Massacre en règle, détenus décapités et bilan extrêmement lourd : une mutinerie a fait 60 morts dans une prison de Manaus, dans le nord du Brésil, dans la nuit de dimanche à lundi, un bain de sang provoqué par la guerre entre factions criminelles.

« Pour le moment, nous avons décompté 60 morts », a déclaré le secrétaire à l'Administration pénitentiaire de l'État d'Amazonie Pedro Florencio, lors d'une conférence de presse.

La mutinerie, pendant laquelle 12 surveillants ont été pris en otage, a duré 17 heures entre dimanche après-midi et lundi matin dans le complexe pénitentiaire Anisio Jobim (Compaj), située en périphérie de Manaus.

« Il s'agit du plus grand massacre commis dans une prison en Amazonie », a souligné le secrétaire de l'État d'Amazonie à la Sécurité publique Sergio Fontes lors de cette conférence de presse, précisant qu'« un grand nombre de détenus ont été décapités ».
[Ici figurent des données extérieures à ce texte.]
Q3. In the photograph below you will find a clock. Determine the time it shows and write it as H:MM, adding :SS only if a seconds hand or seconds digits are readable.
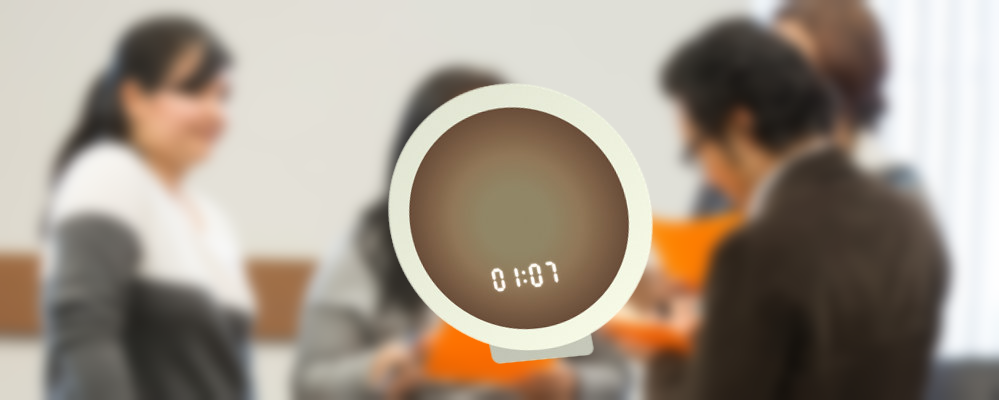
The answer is 1:07
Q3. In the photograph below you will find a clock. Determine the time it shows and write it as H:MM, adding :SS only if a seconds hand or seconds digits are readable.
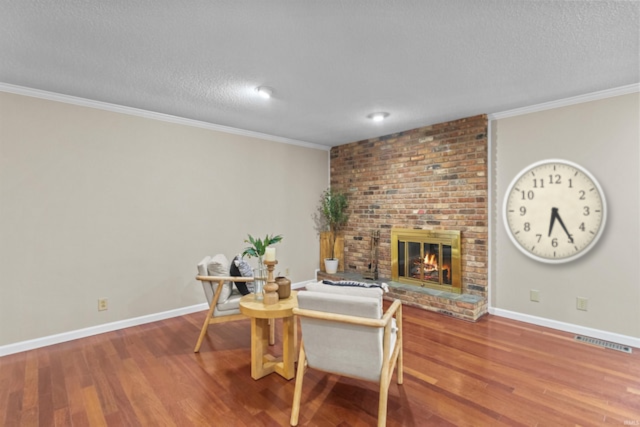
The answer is 6:25
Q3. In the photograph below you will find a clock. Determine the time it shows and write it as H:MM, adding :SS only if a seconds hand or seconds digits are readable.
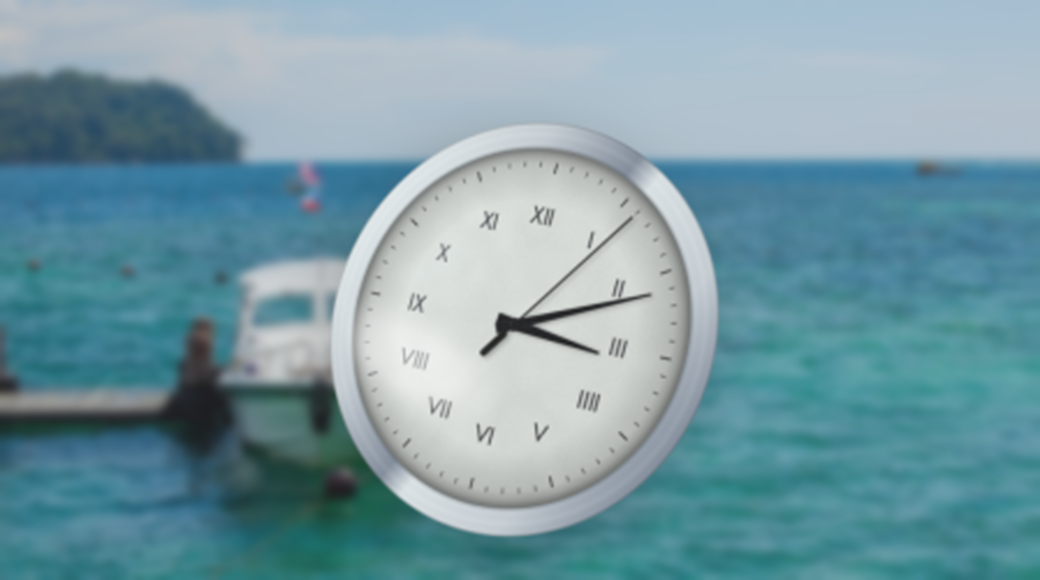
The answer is 3:11:06
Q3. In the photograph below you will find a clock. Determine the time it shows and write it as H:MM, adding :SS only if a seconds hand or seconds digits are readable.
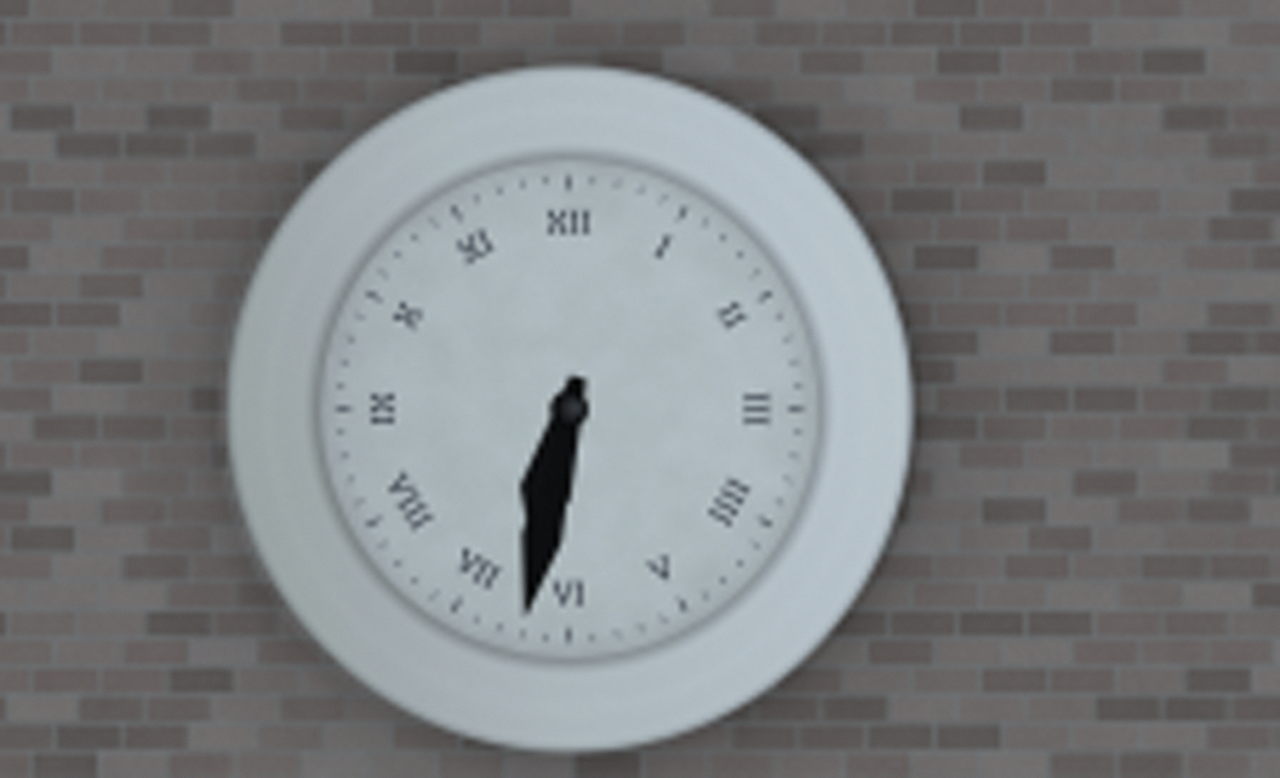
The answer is 6:32
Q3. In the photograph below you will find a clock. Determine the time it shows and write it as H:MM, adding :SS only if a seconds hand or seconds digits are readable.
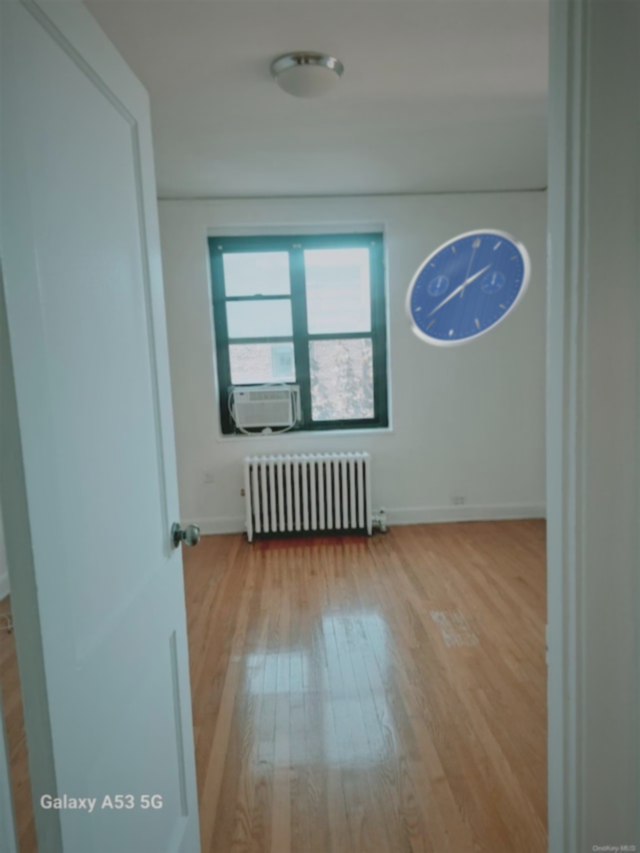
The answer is 1:37
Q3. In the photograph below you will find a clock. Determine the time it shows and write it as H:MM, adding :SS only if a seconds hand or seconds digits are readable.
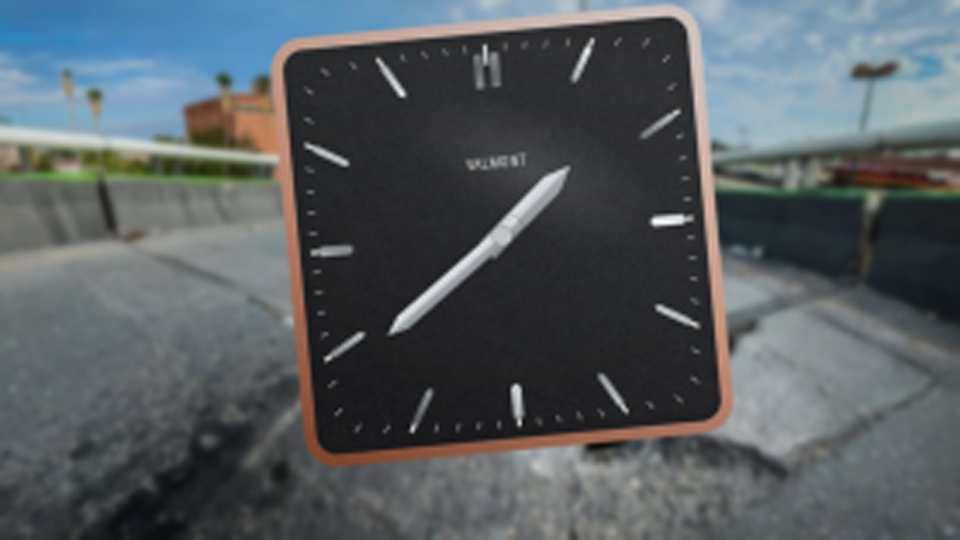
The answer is 1:39
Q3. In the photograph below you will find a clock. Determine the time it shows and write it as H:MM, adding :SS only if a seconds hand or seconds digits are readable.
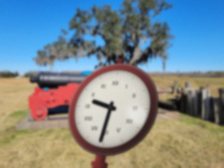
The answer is 9:31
En octobre, une autre mutinerie avait déjà fait 33 morts dans deux prisons de la région amazonienne, dans les États de Rondonia, frontalier avec la Bolivie, et de Roraima, limitrophe avec le Venezuela.

À Manaus, les règlements de compte entre narcotrafiquants incarcérés ont pris une ampleur sans précédent depuis le massacre de Carandiru, qui a fait 111 morts en 1992, à Sao Paulo.
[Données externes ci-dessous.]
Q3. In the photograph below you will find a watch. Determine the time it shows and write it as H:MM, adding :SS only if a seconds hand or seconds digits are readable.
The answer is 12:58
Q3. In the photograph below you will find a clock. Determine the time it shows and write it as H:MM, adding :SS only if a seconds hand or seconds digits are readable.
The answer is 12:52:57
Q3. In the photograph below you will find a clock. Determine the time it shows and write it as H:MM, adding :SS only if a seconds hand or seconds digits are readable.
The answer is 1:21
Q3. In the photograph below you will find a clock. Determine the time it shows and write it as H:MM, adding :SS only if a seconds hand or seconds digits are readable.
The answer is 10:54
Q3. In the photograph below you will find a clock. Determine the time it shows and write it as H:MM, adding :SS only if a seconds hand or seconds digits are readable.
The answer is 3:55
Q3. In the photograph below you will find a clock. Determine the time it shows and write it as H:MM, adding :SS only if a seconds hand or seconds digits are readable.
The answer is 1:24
« Nous sommes parvenus à mettre fin à la mutinerie et à préserver la vie des otages », a expliqué M. Florencio.

Selon le site d'information brésilien G1, citant l'Organisation des Avocats du Brésil (OAB), plus de 130 détenus se sont enfuis de la prison.

« Nous n'avons toujours pas le nombre de fugitifs parce que les opérations dans la prison sont toujours en cours », a décrit M. Fontes. Il a indiqué que 16 tunnels, par lesquels des prisonniers se sont échappés, avaient été découverts.
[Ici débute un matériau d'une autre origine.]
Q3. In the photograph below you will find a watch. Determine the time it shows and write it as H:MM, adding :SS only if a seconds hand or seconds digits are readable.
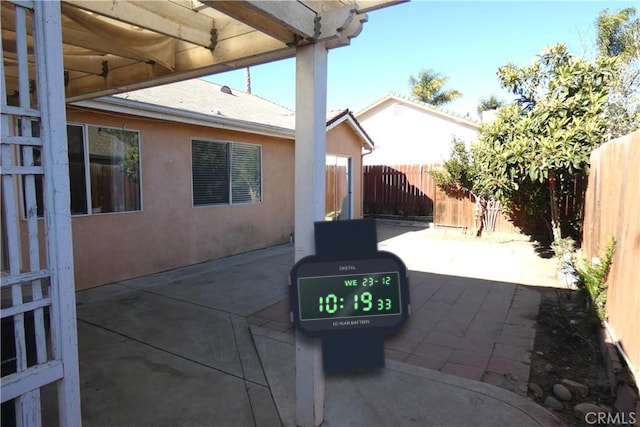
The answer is 10:19:33
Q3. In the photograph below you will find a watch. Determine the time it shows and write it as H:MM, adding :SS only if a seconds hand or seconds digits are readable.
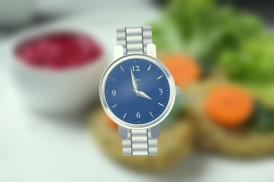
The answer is 3:58
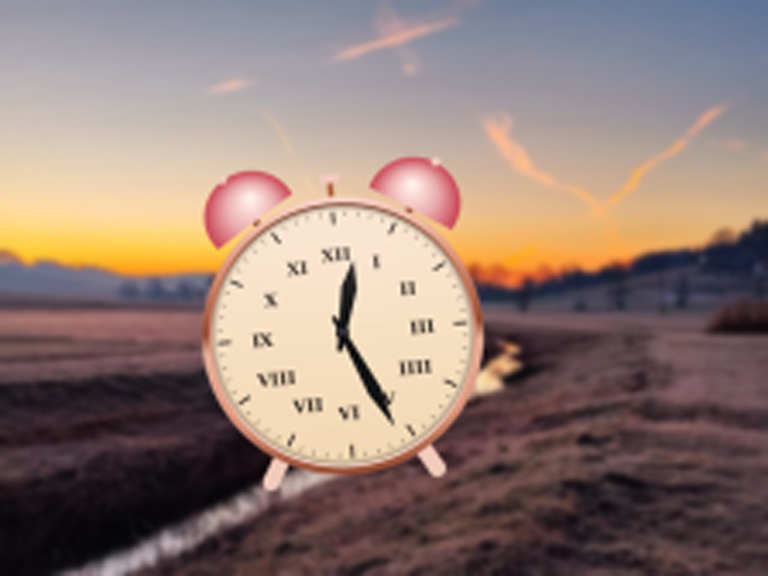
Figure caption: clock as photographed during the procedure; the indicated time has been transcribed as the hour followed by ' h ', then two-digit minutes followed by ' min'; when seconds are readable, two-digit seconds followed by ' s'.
12 h 26 min
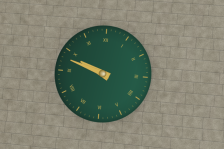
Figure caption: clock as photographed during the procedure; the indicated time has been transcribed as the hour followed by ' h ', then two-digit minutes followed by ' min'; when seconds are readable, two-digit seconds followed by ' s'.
9 h 48 min
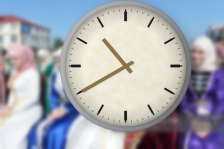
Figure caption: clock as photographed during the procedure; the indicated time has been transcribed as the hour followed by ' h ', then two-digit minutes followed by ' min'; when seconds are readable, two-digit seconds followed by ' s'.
10 h 40 min
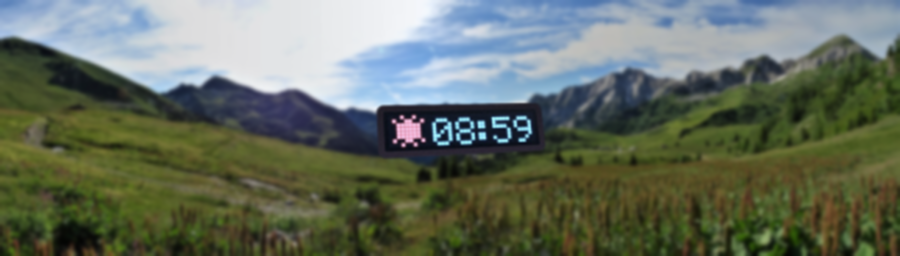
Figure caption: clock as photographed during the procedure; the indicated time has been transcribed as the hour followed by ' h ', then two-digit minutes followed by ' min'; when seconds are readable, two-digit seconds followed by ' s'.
8 h 59 min
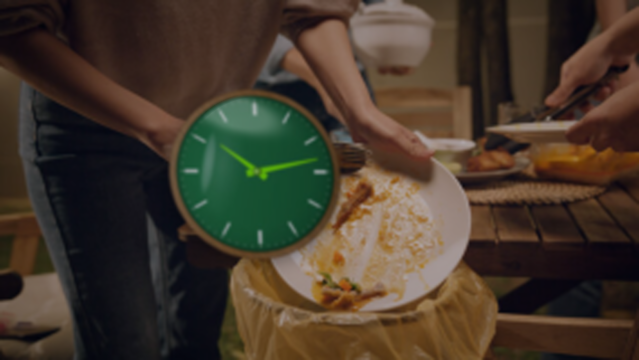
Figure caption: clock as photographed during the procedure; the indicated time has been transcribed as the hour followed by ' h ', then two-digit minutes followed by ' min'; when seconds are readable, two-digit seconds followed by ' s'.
10 h 13 min
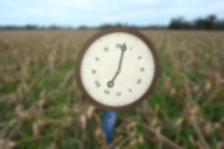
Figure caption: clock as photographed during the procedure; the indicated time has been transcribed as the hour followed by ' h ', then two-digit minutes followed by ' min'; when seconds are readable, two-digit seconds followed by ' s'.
7 h 02 min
Cité par G1, le président de la commission des droits de l'homme de l'OAB en Amazonie, Epitacio Almeida, les mutins ont libéré les derniers otages et rendu les armes à 08H40 locales (12h40 GMT). Une cellule a été incendiée, mais les autorités n'ont pas déploré d'autres dégâts matériels majeurs.

« Guerre entre factions »

« Nous vivons une guerre silencieuse du trafic de drogue et l'État se doit d'intervenir. Les factions se battent entre elles pour gagner plus d'argent, c'est une lutte de territoire », a alerté M. Fontes.

Les mutineries sont fréquentes dans les prisons surpeuplées du Brésil, qui sont contrôlées en interne par ces factions criminelles.

« Cette guerre entre factions a lieu dans tout le pays, dans toutes les unités pénitentiaires », a confirmé M. Florencio, qui a évoqué une « vengeance » du groupe local FDN (Familia do Norte) contre le PCC (Premier commando de la capitale), fondé à Sao Paulo.

Le secrétaire à la Sécurité publique a expliqué que cette mutinerie n'avait « pas été planifiée à l'avance », mais a estimé que la faction avait « envoyé un message à ses rivaux ».

Avec 622 000 détenus recensés par le ministère de la Justice fin 2014, le Brésil compte la quatrième population carcérale au monde, derrière les États Unis, la Chine et la Russie.

Pour faire face à la pression carcérale, le pays devrait augmenter de 50 % la capacité de ses prisons, selon un rapport du ministère.

Au niveau national, le taux d'occupation est de 167 %, soit 1,67 détenu par place disponible, un chiffre qui s'élève à 2,59 en Amazonie, qui comptait 8868 détenus en 2014.